ファーウェイもそうですが、中国でこうした異業種の新規参入が活発化した背景には、政府がEV普及を後押ししたことにあります。今まで中国で高級車といえば、ドイツの高級車ブランドである「メルセデス・ベンツ、BMW、アウディ」のドイツ御三家でしたが足元では失速し、新エネ車への転換を機に中国の新興勢に侵食されています。これは時代の大きな転換点だと思います。

次に、ユニツリー(Unitree)についてです。中国のロボットベンチャー企業で、電動4足歩行ロボットやスマートフィットネス機器などを開発・販売しています。中国の1月の春節番組でヒト型ロボット「G1」がダンスを披露して話題になりましたが、AIによって加速されるロボティクス技術はとてつもない速さで進化しています。価格は200万円からと急速に低下しつつあり、知能を持つヒト型ロボットが家庭や工場で働く未来社会の到来が一気に近づきました。

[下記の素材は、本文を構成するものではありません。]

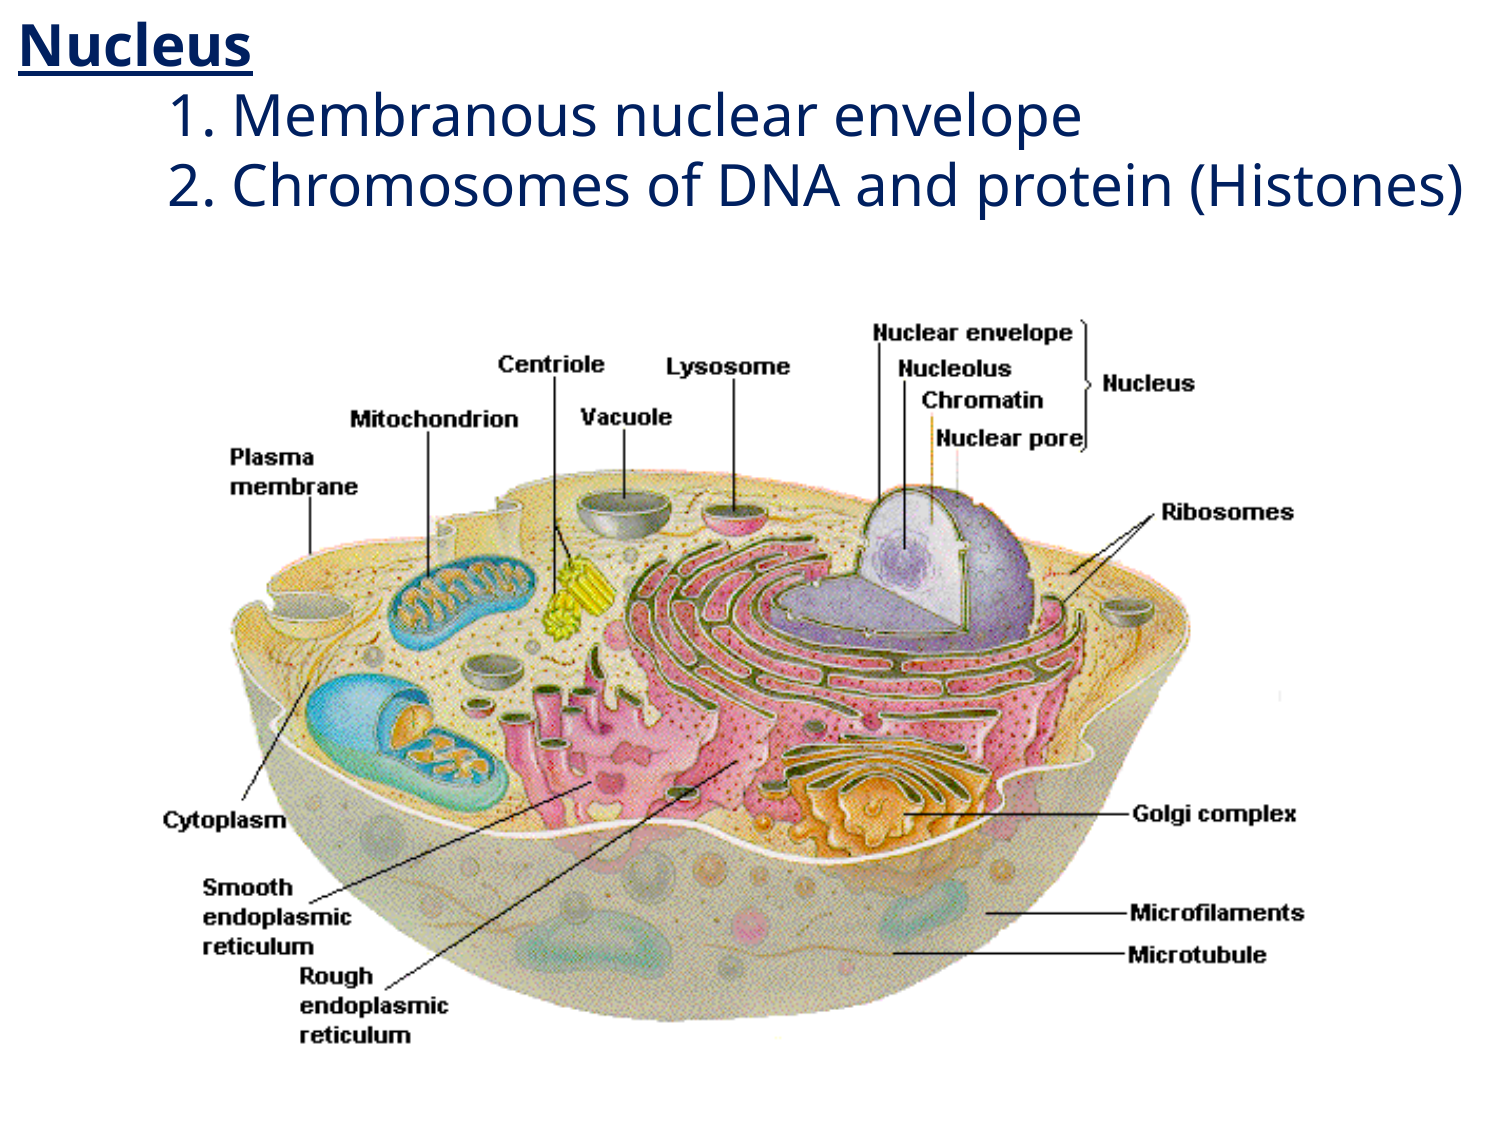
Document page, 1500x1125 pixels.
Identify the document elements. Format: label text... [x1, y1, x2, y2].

text_box Nucleus 1. Membranous nuclear envelope 2. Chromosomes of DNA and protein (Histones) [3, 1, 1480, 226]
picture [162, 299, 1332, 1051]
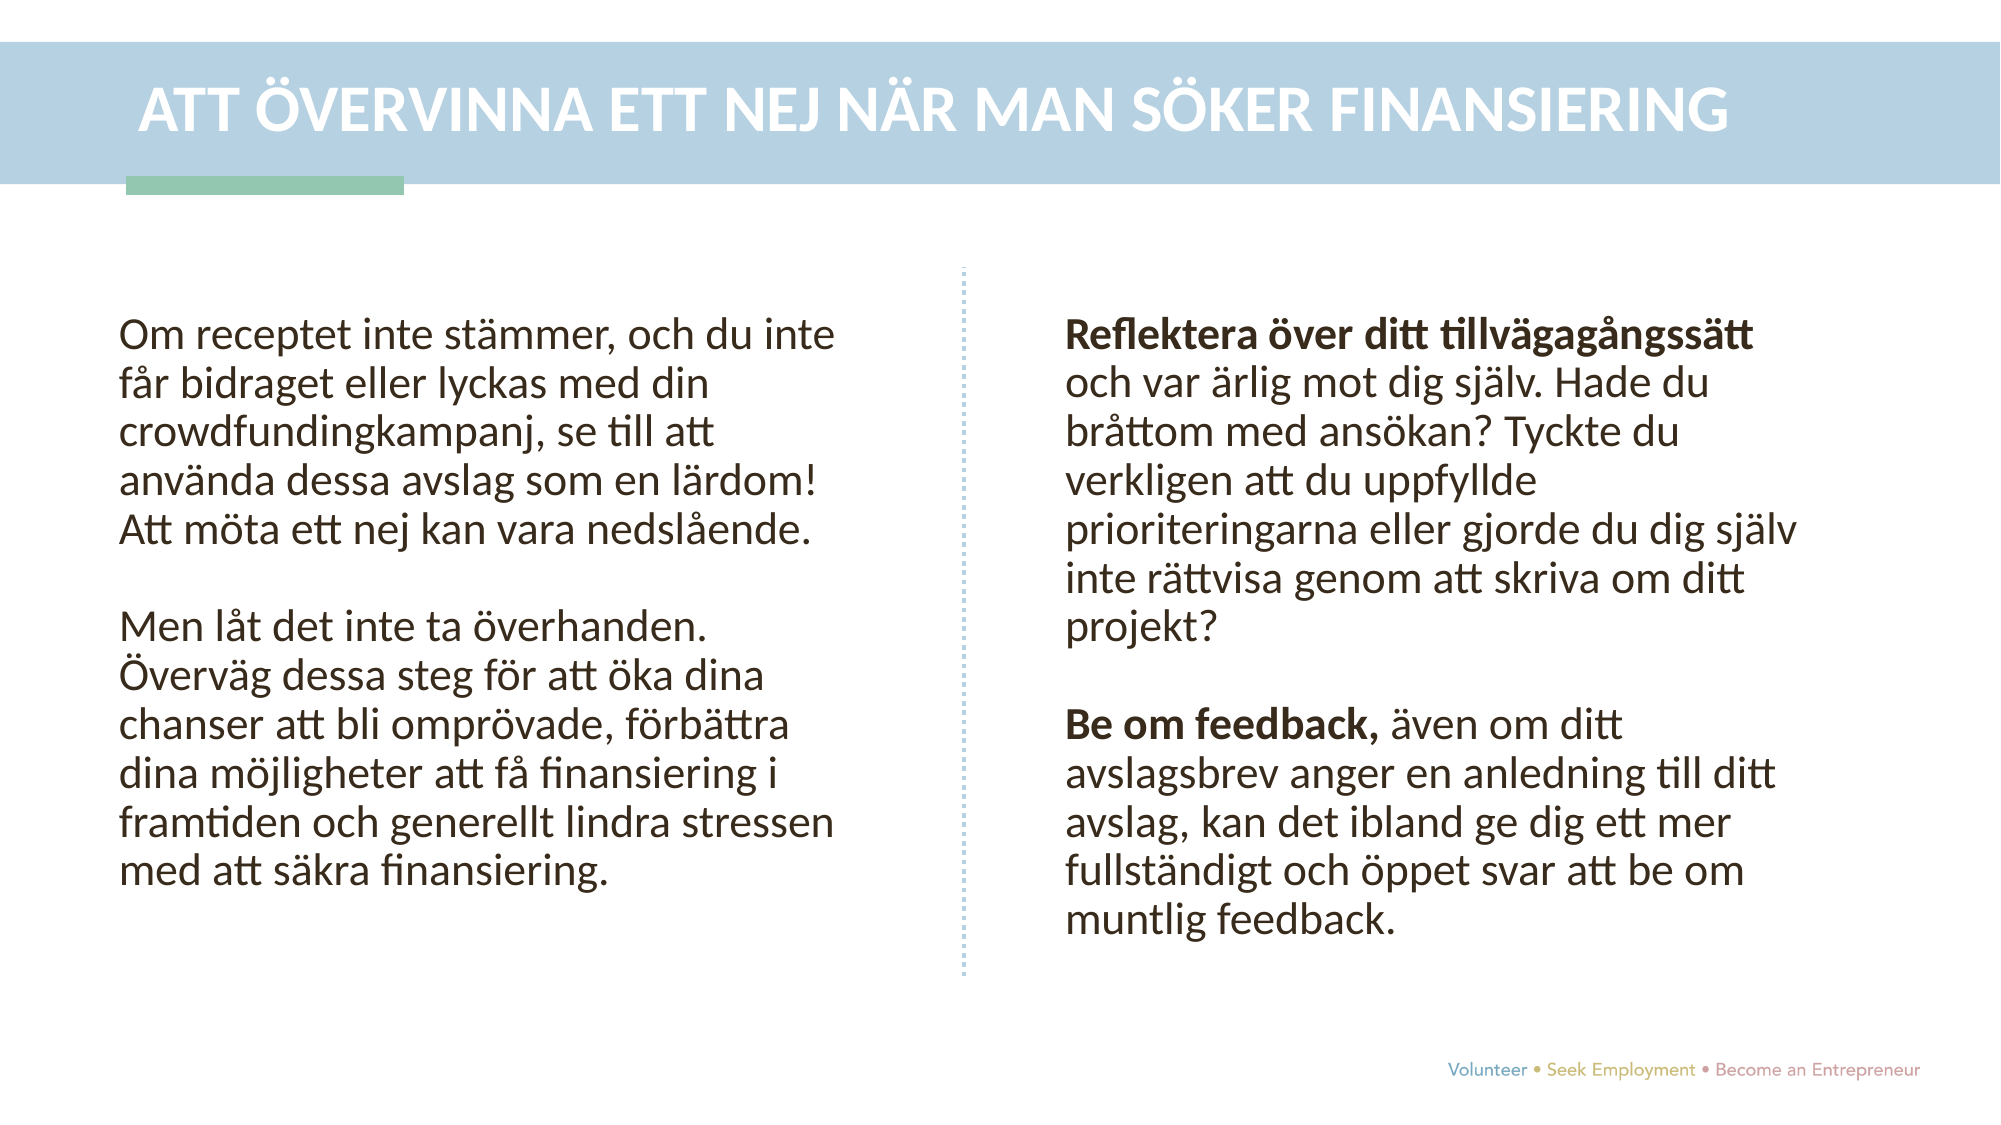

他にも、3月3日に香港取引所に新規上場した中国飲料チェーン最大手の蜜雪氷城(ミーシュエ・グループ)にも注目しています。店舗数は米スターバックスを上回り、世界最多となりました。上場を機に東南アジア市場への進出を加速するといいます。もともとは1997年に河南省で小さなかき氷店としてスタートした同社ですが、圧倒的な低価格でコストパフォーマンスを重視する学生などから支持を受けています。

以上、いくつか中国企業を挙げましたが、特に中国の自動車市場は圧倒的な経営スピードと熾烈な競争が中国の自動車産業の進化を促し、競争力を鍛えてきたように思えます。

米中対立により苦境に立たされる中国から、世界を脅かす脅威の革新力を持った企業が次々と出てきていることは、非常に興味深いですし、今後も目が離せません。